The Left Opposition in England, just as Communism generally, has the right to count upon a promising future: British capitalism falls from great historical heights to an abyss – that is clear to all One can, with assuredness, say that the recent elections represent the last gigantic rise of the national “grandeur” of the British bourgeoisie. However, it is the rise of a dying lamp. For these elections, official English politics will in the coming period pay heavily.

The bankruptcy of the great national heroes of the three parties, just as the bankruptcy of British capitalism, are absolutely inevitable. Despite all obstacles from the C.I., the mole of the British revolution borrows much too good its earthly path. One has every right to hope that these elections are the last rise of reliance of the millions of workers on the capitalists, lords, intellectuals, educated and rich persons, those united with MacDonald and the Sunday Pudding. These gentlemen will find no secret. The real secret is this: the Proletarian Revolution. Just as the actual elections prepare the smash of the conservative and servile soul of the English proletariat, it will be followed by the powerful blossom of their revolutionary soul.

Yet, immediately the victory of the conservatives brings heavy trials for the English proletariat and the deepening of international dangers. Especially does this endanger the U.S.S.R. Here we can see what little aid was brought to the U.S.S.R. through the uninterrupted cry for her “defense”. For a period of two or three years, one expected this defense from Purcell. Hicks, Citrine and later this defense was taken by the Communist Party against the “social-fascist” proletariat. And now, it has in the defense of the U.S.S.R. all in all received 70,000 votes. All that the Left Opposition demanded, the rupture of the shameful block with Purcell, was charged by Stalin as a refusal to defend the U.S.S.R. from British imperialism.

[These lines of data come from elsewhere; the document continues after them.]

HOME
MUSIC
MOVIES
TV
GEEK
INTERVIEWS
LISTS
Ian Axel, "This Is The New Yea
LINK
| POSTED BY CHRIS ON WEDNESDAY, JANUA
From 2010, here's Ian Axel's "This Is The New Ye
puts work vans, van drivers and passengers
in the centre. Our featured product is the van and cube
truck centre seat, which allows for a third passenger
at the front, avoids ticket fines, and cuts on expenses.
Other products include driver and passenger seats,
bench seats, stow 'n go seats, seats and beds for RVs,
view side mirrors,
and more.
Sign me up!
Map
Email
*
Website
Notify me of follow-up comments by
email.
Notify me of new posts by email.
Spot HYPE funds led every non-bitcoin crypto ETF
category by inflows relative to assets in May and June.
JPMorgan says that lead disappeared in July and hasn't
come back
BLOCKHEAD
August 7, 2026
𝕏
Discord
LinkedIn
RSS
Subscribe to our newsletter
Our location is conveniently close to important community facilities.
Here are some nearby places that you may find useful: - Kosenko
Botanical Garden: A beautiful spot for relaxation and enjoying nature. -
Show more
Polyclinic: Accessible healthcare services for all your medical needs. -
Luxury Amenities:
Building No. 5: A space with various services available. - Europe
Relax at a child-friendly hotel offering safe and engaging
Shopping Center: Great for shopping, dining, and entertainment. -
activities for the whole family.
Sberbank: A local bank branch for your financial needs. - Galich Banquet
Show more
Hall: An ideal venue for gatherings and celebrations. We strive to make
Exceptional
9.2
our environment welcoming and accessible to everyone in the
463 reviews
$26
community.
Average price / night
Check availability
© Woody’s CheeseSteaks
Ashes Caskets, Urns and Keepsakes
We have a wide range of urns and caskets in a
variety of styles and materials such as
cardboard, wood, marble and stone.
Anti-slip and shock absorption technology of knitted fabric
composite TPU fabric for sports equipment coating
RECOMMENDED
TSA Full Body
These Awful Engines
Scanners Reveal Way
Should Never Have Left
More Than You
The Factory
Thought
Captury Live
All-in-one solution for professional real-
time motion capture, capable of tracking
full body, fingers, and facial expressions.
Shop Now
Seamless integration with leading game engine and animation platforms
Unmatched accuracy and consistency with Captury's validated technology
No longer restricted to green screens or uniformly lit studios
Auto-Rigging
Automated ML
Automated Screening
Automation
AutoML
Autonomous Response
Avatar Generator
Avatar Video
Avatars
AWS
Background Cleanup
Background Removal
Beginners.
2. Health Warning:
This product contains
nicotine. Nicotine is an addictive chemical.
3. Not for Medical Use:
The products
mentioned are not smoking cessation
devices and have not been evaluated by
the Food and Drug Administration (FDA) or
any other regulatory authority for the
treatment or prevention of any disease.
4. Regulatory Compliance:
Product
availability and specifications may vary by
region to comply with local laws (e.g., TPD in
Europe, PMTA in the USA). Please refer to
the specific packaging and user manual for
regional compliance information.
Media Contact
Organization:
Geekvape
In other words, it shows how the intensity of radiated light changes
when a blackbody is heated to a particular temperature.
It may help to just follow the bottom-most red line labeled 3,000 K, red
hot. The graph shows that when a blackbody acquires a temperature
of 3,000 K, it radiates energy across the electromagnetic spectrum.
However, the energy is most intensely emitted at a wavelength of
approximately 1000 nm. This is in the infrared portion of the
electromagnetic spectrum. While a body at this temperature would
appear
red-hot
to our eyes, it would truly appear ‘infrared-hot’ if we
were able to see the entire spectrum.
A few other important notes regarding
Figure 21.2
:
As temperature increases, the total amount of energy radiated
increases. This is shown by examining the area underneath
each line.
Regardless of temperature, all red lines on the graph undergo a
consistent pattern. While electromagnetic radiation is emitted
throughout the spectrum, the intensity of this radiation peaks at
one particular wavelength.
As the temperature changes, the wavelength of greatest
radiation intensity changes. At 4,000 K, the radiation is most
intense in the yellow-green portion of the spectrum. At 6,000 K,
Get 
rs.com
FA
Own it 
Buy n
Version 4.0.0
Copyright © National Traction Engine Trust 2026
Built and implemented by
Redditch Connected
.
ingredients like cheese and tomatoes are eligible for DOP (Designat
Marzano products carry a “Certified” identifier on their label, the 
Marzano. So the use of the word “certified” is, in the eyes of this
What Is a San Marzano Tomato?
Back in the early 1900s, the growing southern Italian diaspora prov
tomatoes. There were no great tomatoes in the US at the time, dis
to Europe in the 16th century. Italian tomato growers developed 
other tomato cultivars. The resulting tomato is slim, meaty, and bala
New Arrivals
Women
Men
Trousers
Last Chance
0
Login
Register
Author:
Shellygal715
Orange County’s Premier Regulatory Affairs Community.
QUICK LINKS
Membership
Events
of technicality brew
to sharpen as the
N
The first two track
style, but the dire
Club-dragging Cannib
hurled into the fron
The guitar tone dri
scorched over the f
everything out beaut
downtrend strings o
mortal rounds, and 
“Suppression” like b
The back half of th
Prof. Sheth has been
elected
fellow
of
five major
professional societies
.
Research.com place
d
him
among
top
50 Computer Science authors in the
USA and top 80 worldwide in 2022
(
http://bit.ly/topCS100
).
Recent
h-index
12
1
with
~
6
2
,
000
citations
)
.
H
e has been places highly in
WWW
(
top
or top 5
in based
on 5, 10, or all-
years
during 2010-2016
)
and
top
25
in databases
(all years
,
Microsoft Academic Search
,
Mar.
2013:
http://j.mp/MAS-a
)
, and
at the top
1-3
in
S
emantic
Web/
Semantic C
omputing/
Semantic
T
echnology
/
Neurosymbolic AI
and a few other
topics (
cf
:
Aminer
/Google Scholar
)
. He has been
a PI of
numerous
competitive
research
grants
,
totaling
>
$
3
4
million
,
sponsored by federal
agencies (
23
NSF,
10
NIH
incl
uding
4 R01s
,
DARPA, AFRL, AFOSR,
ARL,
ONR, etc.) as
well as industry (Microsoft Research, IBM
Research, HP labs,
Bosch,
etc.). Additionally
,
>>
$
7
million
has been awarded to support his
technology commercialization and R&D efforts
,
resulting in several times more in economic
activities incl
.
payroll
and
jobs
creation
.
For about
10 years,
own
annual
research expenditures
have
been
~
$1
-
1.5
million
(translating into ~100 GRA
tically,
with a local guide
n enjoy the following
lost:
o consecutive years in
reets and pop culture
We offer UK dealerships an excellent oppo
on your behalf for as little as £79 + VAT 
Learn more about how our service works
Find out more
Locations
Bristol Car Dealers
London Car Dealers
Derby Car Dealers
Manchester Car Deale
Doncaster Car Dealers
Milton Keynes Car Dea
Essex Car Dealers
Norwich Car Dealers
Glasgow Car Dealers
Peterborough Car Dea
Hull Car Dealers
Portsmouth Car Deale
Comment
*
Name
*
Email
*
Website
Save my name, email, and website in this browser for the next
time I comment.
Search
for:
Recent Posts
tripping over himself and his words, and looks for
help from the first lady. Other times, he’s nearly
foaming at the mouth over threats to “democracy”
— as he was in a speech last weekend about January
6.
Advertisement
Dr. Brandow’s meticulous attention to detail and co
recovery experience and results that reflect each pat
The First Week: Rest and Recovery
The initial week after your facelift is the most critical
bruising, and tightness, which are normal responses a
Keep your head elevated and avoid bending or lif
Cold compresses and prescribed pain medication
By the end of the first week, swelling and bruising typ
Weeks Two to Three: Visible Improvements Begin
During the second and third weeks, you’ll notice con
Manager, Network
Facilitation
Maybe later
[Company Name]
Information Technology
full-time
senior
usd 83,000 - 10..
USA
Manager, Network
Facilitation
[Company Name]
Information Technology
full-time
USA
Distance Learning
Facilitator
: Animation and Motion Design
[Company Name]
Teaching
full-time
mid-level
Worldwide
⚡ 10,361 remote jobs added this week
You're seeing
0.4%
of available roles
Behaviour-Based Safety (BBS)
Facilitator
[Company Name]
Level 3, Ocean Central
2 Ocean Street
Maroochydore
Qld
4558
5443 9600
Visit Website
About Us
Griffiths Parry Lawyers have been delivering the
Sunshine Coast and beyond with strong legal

Now we can draw the balance: Nobody has given such service to the expiring British Imperialism as the Stalin school. Of course, the chief of this school earned two orders of the Garter.

The British Left Opposition must begin systematic work. You must establish our staff-center, though a small one. You must build your own publication, even on a modest scale ... It is necessary to have a steady, uninterrupted activity, analysis, critique and propaganda. It is necessary to educate our cadres, although in the first stages few. The fundamental power of history is in our favor. When, in England, more so than elsewhere, Communism in a short time can conquer the consciousness of the wide masses, so can conquer, in the same short time, within the Communist movement, the supremacy of the ideas of the Left Opposition, that is, the ideas of Marx and Lenin. I sincerely wish our British friends success on this path.